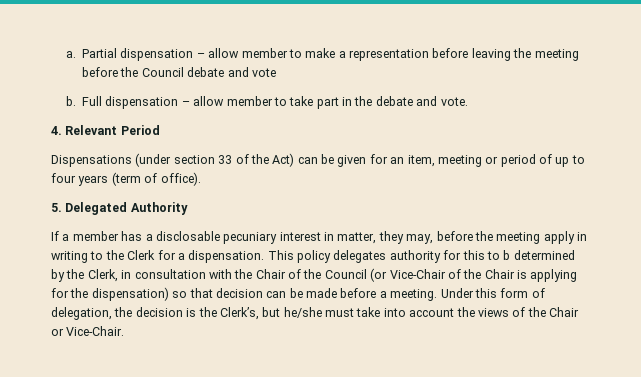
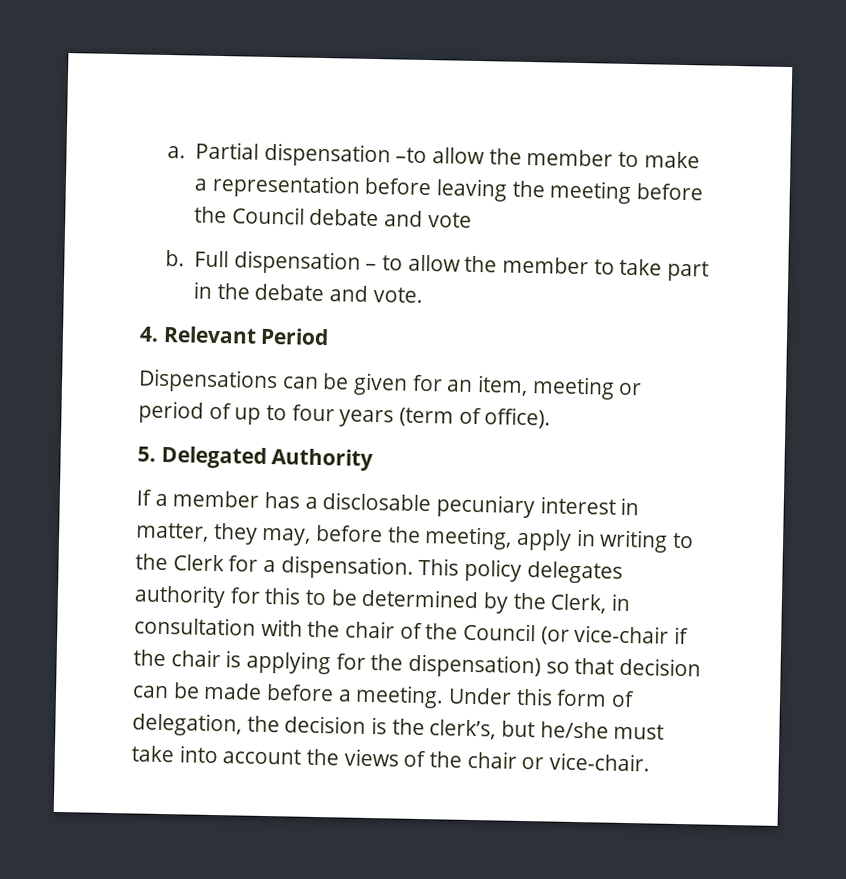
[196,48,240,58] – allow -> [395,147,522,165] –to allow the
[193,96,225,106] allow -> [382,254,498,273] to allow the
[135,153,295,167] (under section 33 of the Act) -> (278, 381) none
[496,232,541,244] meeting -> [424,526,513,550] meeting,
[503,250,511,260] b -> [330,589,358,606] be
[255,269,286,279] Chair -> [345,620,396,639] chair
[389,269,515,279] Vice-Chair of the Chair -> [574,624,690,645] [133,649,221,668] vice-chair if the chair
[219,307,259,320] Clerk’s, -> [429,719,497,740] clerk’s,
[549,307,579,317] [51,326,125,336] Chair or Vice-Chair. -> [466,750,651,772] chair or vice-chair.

**Required work**
Wherever a picture appears in the material above, skip it and copy the rest without change.

**Response to this exercise**
[196,48,240,58] – allow -> [395,147,522,165] –to allow the
[193,96,225,106] allow -> [382,254,498,273] to allow the
[135,153,295,167] (under section 33 of the Act) -> (278, 381) none
[496,232,541,244] meeting -> [424,526,513,550] meeting,
[503,250,511,260] b -> [330,589,358,606] be
[255,269,286,279] Chair -> [345,620,396,639] chair
[389,269,515,279] Vice-Chair of the Chair -> [574,624,690,645] [133,649,221,668] vice-chair if the chair
[219,307,259,320] Clerk’s, -> [429,719,497,740] clerk’s,
[549,307,579,317] [51,326,125,336] Chair or Vice-Chair. -> [466,750,651,772] chair or vice-chair.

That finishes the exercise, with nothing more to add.